How would you translate this sentence from the email on ARM64 kernel probes into Spanish: "A software breakpoint is placed at the probe address to trap the kernel execution into the kprobe handler."?

## Document extract
- - - - - - -

On Mon, Apr 20, 2015 at 04:19:44PM -0400, David Long wrote:
> Add support for basic kernel probes(kprobes) and jump probes
> (jprobes) for ARM64.
> 
> Kprobes utilizes software breakpoint and single step debug
> exceptions supported on ARM v8.
> 
> A software breakpoint is placed at the probe address to trap the
> kernel execution into the kprobe handler.
> 
> ARM v8 supports enabling single stepping before the break exception
> return (ERET), with next PC in exception return address (ELR_EL1). The
> kprobe handler prepares an executable memory slot for out-of-line
> execution with a copy of the original instruction being probed, and
> enables single stepping. The PC is set to the out-of-line slot address
> before the ERET. With this scheme, the instruction is executed with the
> exact same register context except for the PC (and DAIF) registers.

I wonder whether it would be simpler to use another software breakpoint
after the out of line instruction copy. You won't run the instructions
that change the PC anyway.

Since an unconditional branch instruction within the kernel address
space can reach any point in the kernel (and modules), could we go a
step further and avoid the software breakpoint altogether, just generate
a branch instruction to the original location (after the software
breakpoint)?

As for simulating/emulating instructions, could we actually avoid it for
most of them where we can generate a similar instruction with the
corrected offset? If the out of line slot is somewhere within the kernel
data section, I think many of them can be re-encoded (e.g. branches).

- - - - - - -

## Dataset
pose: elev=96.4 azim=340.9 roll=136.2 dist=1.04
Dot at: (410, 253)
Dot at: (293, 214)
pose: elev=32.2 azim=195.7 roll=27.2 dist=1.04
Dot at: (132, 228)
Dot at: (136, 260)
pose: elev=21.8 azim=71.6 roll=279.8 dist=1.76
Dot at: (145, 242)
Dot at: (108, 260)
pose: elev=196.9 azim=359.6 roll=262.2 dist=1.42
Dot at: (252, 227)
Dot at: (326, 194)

- - - - - - -

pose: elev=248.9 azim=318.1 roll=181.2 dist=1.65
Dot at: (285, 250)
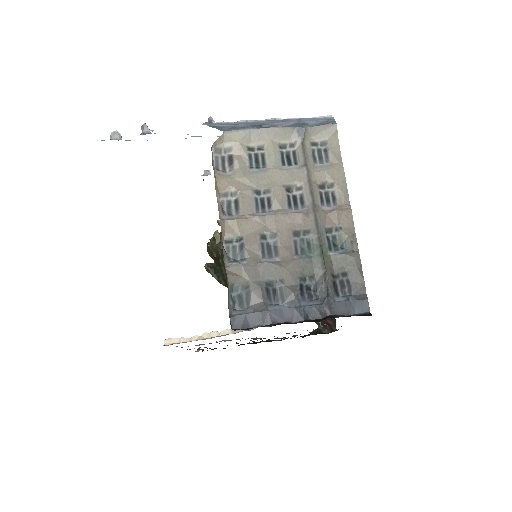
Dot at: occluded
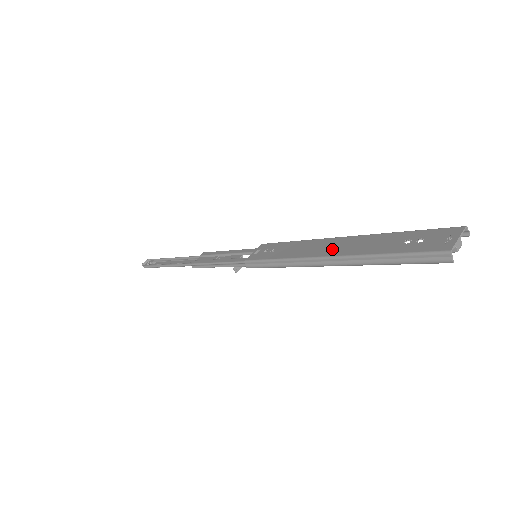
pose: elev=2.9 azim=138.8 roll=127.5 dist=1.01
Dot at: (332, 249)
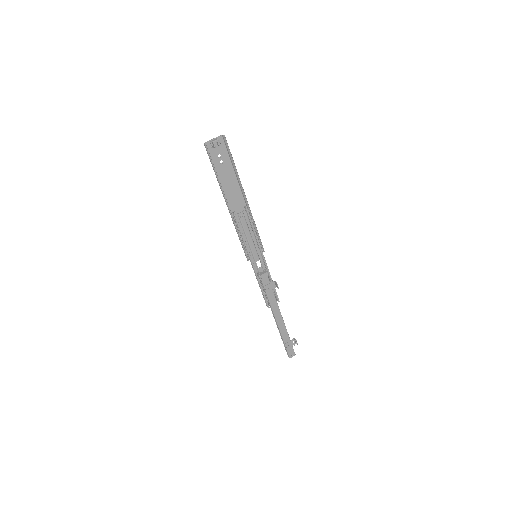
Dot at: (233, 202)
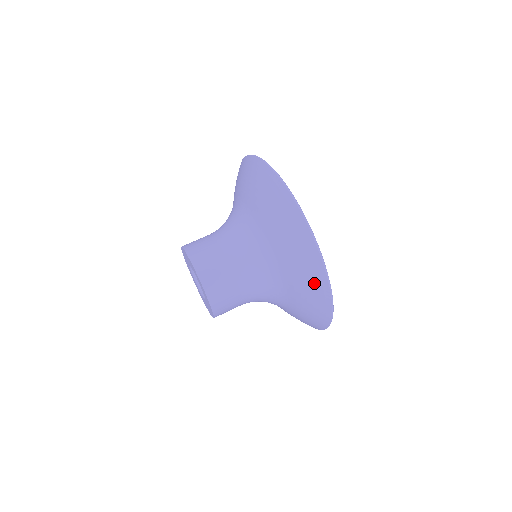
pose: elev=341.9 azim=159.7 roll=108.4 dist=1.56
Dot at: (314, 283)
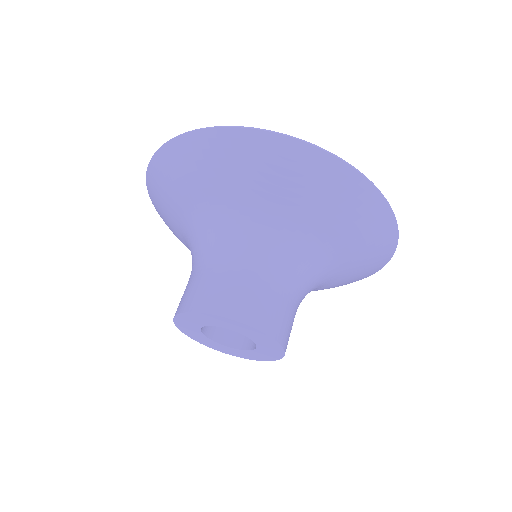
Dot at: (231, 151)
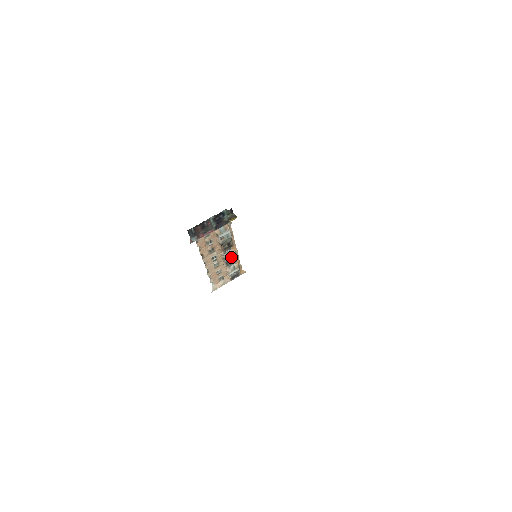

- - - - - - -

## Worked solution
Se coloca un punto de interrupción por software en la dirección de la sonda para capturar la ejecución del kernel y desviarla al manejador de kprobe.